People—and most attorneys—think trusts are all about probate avoidance. Sure, a living trust allows the grantor (the person who makes the trust) to avoid probate. That may or may not be a big deal, depending on the jurisdiction. Certainly, if the grantor owns real estate in multiple jurisdictions, a trust is the way for them to go to avoid multiple ancillary probates.
Whether a will or a trust is used as the primary estate planning vehicle, thought should be given as to how the assets should be left to beneficiaries. Stephen C. Hartnett offers that a trust is like a tube of toothpaste. The tube can provide many protections which are not available once the toothpaste is squeezed out of the tube.
Trusts can be drafted to eliminate or minimize estate tax. If an asset is owned by a specialized estate tax trust, versus by the grantor outright, the asset can be excluded from the beneficiary's taxable estate. This savings can be great for a beneficiary receiving an inheritance—more to loved ones and less to the government, as well as for the beneficiary who would have a taxable estate once inherited assets are included.
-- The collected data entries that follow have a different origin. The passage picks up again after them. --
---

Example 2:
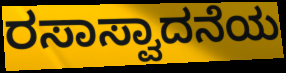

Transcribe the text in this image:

ರಸಾಸ್ವಾದನೆಯ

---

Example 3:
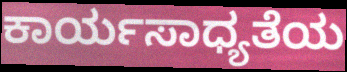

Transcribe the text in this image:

ಕಾರ್ಯಸಾಧ್ಯತೆಯ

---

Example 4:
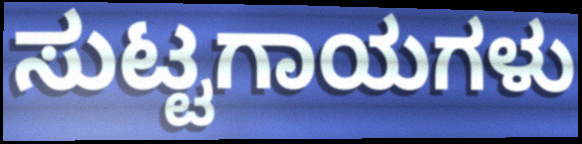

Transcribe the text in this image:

ಸುಟ್ಟಗಾಯಗಳು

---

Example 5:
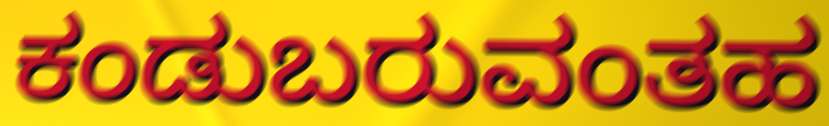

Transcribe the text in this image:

ಕಂಡುಬರುವಂತಹ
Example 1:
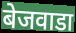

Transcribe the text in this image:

बेजवाडा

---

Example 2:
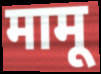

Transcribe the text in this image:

मामू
In some instances the beneficiary may be the trustee of such a trust as long as an "ascertainable standard" is utilized, such as health, education, maintenance, and support.
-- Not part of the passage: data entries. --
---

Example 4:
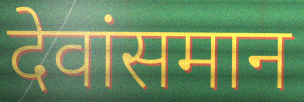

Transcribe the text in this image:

देवांसमान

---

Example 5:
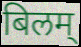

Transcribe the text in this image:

बिलम्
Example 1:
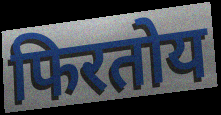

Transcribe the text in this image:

फिरतोय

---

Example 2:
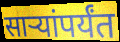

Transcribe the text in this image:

साऱ्यांपर्यंत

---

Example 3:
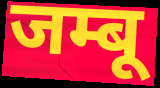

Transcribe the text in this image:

जम्बू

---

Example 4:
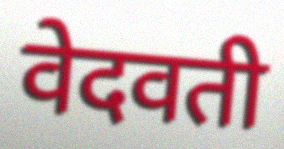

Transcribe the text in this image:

वेदवती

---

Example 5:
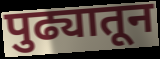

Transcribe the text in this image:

पुढ्यातून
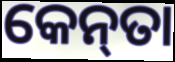
କେନ୍‌ତା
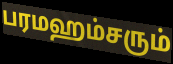
பரமஹம்சரும்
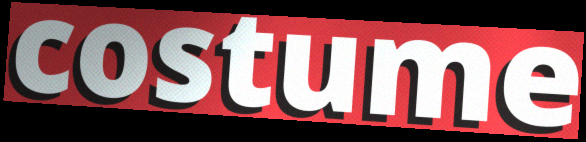
costume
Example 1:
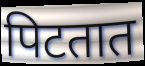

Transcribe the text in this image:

पिटतात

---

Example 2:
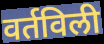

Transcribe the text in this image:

वर्तविली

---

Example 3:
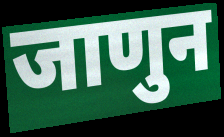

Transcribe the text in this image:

जाणुन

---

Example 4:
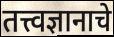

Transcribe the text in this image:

तत्त्वज्ञानाचे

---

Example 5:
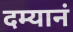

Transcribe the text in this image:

दम्यानं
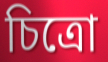
চিত্রো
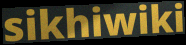
sikhiwiki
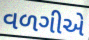
વળગીએ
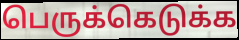
பெருக்கெடுக்க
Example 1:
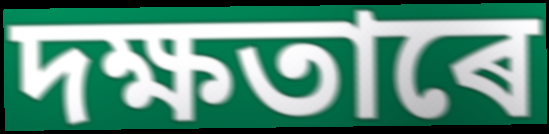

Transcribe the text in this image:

দক্ষতাৰে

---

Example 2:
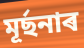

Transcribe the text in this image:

মূৰ্ছনাৰ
Trusts can keep inherited assets free of claims from the beneficiary's creditors and ex-spouses. The grantor can feel comfortable knowing what they leave behind for their family doesn't end up in the hands of someone they've never met before. A fully discretionary trust is free from almost all creditors in most states, but careful attention should be paid that the beneficiary is not be the trustee of such a trust. Whether a beneficiary may be a trustee is a case-by-case question depending on the purpose of the trust and how it is drafted.
Trusts may allow assets to be available for the beneficiary's "special needs," yet allow the beneficiary to remain qualified for governmental benefits. If a beneficiary has a disability and may need Medicaid or SSI in the future, a special needs trust should be considered. This trust provides that assets are available only for purposes above and beyond basic needs, which is what the governmental benefits are designed cover. The same concept may be applied even if a beneficiary does not have special needs, but rather is financially immature or needs some motivation to not rely on inheritance as the primary means of support.
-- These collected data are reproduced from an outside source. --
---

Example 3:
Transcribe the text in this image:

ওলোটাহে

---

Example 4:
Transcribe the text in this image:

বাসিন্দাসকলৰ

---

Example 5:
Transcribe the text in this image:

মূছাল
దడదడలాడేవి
Trusts enable someone other than the beneficiary to manage the funds for the beneficiary's benefit, if appropriate. This is particularly useful if the beneficiary has not attained sufficient maturity or discretion, even if they have attained the legal age of majority.
There are many good reasons to utilize trusts as part of estate planning; probate avoidance is but one. Remember, once the toothpaste is out of the tube, it may be difficult or impossible to get it back in the tube—in other words, it may be impossible to get those protections in another manner.